Logo, os dois se juntaram ao zabumbeiro Cacau, completando o conjunto que começaria excursionando pela região nordeste e em breve ganharia todo o Brasil, toda sua gente. Trazendo a sanfona, a zabumba, o agogô e o triângulo na sacola, Marinês tornou-se a primeira mulher a liderar com coroa de cangaceiro na cabeça um grupo de forró. Em 1957, Marinês lançou “Peba na Pimenta”, xote de João do Vale que se refere ao prato feito com o tatu peba, curtido na malícia e doses de pimenta.

“Forró do Beliscão” (xote, 1959) – João do Vale, Ary Monteiro e Leôncio Tavares
Como cantor, Ivon Curi fazia um tipo único, que misturava humor e musicalidade com rara eficácia. Ainda hoje, é difícil encontrar na música brasileira algum discípulo de seu estilo teatral, talvez perceptível apenas, em alguma medida, na persona de Eduardo Dussek. Em 1953, Ivon gravou uma série de xotes de sucesso. A malícia das canções era sublinhada pelas pausas dramáticas do cantor-ator, que lançou, por exemplo, “O Xote das Meninas” (Zé Dantas e Luiz Gonzaga), “Farinhada” (Zé Dantas), “Tá Fartando Coisa em Mim” (com Humberto Teixeira) e a irresistível “Forró do Beliscão”, de João do Vale.

“Sina de Caboclo” (moda, 1964) – João do Vale e J. B. de Aquino
Dez anos depois do suicídio de Getúlio Vargas o Brasil saía de uma ditadura e entrava em outra. Logo no primeiro ano do período de chumbo que transcorreu no país de 1964 a 1985, o compositor João do Vale lançou no espetáculo “Opinião”, de Paulo Pontes, Ferreira Gullar, Armando Costa e Oduvaldo Viana Filho, dirigido por Augusto Boal, em que contracenava com Nara Leão e Zé Kéti, a música “Sina de Caboclo”, parceria com J. B. de Aquino. Nela, os compositores se rebelam contra a exploração dos patrões ao trabalhador rural. Gravada por Nara Leão no mesmo ano, a canção apresenta, logo no início versos de força e resistência: “Mas plantar pra dividir/Não faço mais isso, não”.
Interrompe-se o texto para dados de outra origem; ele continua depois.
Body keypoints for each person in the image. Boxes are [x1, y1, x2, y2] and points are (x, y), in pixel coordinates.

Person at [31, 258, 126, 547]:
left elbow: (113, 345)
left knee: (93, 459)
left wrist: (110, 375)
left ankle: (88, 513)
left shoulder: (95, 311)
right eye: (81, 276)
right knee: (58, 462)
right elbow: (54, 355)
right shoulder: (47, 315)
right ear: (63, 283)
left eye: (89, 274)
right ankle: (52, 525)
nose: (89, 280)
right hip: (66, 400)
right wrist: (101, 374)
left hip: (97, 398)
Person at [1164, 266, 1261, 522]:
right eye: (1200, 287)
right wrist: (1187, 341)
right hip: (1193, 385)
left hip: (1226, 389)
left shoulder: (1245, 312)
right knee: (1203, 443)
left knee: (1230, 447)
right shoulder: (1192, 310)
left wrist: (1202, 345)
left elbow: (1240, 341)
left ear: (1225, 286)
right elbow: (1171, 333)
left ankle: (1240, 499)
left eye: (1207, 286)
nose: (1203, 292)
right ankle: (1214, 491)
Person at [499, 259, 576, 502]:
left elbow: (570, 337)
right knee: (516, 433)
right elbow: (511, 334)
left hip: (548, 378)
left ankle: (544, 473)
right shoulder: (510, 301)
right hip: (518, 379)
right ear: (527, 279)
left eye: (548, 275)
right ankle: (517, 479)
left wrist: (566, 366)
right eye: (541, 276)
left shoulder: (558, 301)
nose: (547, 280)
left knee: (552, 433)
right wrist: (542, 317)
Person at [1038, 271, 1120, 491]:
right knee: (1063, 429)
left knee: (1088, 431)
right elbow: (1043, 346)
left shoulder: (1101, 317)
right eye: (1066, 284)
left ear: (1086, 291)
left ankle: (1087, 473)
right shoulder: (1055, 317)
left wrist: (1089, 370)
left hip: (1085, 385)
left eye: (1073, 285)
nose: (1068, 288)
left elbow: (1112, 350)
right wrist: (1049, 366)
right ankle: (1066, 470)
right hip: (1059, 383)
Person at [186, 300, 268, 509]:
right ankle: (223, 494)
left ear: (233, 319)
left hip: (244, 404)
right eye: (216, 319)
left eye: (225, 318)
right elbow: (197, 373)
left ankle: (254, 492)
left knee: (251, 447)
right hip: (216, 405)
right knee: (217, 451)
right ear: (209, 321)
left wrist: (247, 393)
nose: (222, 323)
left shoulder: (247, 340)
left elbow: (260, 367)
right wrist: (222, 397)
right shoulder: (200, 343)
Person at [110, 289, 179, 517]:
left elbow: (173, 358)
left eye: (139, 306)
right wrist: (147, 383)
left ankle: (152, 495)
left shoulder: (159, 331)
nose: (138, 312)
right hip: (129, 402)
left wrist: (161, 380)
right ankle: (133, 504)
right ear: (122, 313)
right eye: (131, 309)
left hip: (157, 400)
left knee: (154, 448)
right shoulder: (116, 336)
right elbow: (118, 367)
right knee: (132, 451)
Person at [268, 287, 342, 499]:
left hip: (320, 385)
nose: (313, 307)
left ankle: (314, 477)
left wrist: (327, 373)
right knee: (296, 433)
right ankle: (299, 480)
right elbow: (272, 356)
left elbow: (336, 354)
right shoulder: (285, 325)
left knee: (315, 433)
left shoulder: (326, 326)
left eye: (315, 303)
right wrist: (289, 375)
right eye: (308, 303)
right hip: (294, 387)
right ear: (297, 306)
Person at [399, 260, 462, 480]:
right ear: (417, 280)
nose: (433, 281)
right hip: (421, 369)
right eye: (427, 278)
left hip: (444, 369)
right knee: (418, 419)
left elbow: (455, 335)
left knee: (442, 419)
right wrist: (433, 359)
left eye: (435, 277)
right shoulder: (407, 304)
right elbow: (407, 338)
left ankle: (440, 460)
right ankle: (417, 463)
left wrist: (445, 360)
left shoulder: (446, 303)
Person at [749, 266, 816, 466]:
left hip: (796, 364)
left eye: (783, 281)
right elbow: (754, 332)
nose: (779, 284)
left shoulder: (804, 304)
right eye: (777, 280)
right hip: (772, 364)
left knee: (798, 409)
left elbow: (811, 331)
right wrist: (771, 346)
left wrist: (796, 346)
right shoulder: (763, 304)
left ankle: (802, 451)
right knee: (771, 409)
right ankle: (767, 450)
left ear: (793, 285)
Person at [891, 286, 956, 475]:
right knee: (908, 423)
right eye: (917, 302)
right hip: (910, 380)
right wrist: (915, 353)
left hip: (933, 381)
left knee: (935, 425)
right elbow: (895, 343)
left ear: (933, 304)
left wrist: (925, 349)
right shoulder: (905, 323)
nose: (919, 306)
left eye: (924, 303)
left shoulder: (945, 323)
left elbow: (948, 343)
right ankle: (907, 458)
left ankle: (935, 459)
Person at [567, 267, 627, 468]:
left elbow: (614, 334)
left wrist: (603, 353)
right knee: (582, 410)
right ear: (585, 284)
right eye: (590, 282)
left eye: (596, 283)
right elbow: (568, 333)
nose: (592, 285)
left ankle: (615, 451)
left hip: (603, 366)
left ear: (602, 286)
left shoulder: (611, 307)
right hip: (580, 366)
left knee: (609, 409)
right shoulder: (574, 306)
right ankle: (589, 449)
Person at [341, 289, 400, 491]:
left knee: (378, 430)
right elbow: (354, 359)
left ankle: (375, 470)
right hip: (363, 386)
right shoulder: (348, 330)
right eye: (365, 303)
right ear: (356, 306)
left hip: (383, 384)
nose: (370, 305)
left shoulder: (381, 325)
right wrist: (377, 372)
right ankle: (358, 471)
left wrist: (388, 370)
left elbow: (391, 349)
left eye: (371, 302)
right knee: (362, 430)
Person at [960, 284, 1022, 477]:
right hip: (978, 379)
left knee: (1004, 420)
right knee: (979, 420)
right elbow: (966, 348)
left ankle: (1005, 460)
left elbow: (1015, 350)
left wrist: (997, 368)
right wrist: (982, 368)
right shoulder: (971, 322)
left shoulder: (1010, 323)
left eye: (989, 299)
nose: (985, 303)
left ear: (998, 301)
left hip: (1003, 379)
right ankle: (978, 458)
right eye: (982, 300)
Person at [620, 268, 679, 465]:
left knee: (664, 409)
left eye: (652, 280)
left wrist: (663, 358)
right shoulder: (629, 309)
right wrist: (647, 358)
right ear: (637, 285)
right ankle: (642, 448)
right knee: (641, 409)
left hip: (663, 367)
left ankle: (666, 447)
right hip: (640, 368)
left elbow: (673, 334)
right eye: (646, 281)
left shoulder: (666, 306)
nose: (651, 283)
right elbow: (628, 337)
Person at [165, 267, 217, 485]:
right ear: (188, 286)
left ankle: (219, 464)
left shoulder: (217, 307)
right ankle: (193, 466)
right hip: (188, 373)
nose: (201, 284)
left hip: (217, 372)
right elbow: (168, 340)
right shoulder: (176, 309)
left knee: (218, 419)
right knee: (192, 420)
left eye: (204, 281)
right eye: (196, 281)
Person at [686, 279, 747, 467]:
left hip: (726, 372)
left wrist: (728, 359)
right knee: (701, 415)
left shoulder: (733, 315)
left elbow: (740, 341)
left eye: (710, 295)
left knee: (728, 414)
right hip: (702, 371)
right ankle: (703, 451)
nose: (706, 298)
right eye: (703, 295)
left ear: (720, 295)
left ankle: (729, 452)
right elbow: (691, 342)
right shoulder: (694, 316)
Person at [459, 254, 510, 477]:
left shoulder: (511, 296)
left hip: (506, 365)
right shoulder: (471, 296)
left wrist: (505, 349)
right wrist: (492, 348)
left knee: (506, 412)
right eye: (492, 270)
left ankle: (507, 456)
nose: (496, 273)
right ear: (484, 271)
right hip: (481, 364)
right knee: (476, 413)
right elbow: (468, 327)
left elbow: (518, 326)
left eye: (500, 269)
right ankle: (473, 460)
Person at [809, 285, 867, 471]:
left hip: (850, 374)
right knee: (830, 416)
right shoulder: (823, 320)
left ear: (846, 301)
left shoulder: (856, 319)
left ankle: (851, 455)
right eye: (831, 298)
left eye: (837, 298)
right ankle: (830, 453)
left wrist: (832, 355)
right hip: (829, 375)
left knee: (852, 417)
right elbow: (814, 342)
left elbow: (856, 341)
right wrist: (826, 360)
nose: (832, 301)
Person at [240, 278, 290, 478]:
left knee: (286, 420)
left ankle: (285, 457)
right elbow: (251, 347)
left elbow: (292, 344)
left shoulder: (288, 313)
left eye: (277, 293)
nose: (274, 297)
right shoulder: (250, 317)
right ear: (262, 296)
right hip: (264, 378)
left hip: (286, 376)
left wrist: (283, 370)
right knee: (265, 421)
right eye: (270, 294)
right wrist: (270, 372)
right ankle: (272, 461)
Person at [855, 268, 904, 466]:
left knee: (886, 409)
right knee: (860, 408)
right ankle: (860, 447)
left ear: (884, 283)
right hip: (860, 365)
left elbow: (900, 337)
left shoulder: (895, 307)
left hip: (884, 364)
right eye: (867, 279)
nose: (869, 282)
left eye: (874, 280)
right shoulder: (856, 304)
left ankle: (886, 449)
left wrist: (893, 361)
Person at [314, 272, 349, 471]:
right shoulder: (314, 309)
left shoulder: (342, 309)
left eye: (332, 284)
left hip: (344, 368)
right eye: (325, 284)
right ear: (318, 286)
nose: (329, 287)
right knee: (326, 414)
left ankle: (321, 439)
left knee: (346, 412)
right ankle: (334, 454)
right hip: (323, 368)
“Carcará” (canção, 1965) – João do Vale e José Cândido
Um ano após o início da ditadura militar no Brasil, os movimentos artísticos já se organizavam para protestar contra tal violência. Escrito por Paulo Pontes, Ferreira Gullar, Armando Costa e Oduvaldo Viana Filho, com direção de Augusto Boal, o espetáculo “Opinião” foi um marco da resistência do período. Um dos participantes, João do Vale, era um maranhense de Pedreiras, cuja árida experiência no sertão o credenciava a encarnar o nordestino com todas as suas revoltas e medos.

O tom autobiográfico do relato de João, presente na música como um todo, se acentua quando índices de desigualdade social no nordeste são lidos de forma enérgica por Maria Bethânia, que, com gesto e entonação agressiva, dá vida ao “Carcará”, pássaro-título conhecido por sua força e implacabilidade. Fora isso, Ney Matogrosso declarou mais tarde que a interpretação masculina de Bethânia à ocasião foi o primeiro ato cênico de homossexualidade na história da música brasileira.

“Minha História” (baião, 1965) – João do Vale e Raimundo Evangelista
Um resumo da trajetória de João do Vale aparece em “Minha História”, que é também um resumo da história do Brasil, com suas mazelas e desigualdades. “Eu vendia pirulito, arroz doce, mungunzá/ Enquanto eu ia vender doce, meus colegas iam estudar/ A minha mãe, tão pobrezinha, não podia me educar”, relata João do Vale no baião em parceria com Raimundo Evangelista, lançado pelo próprio autor em 1965, no LP “O Poeta do Povo”, e regravado por Nara Leão no mesmo ano. Chico Buarque, Renato Teixeira, Rolando Boldrin e Zezé Di Camargo & Luciano também retornaram a essa pérola da canção brasileira.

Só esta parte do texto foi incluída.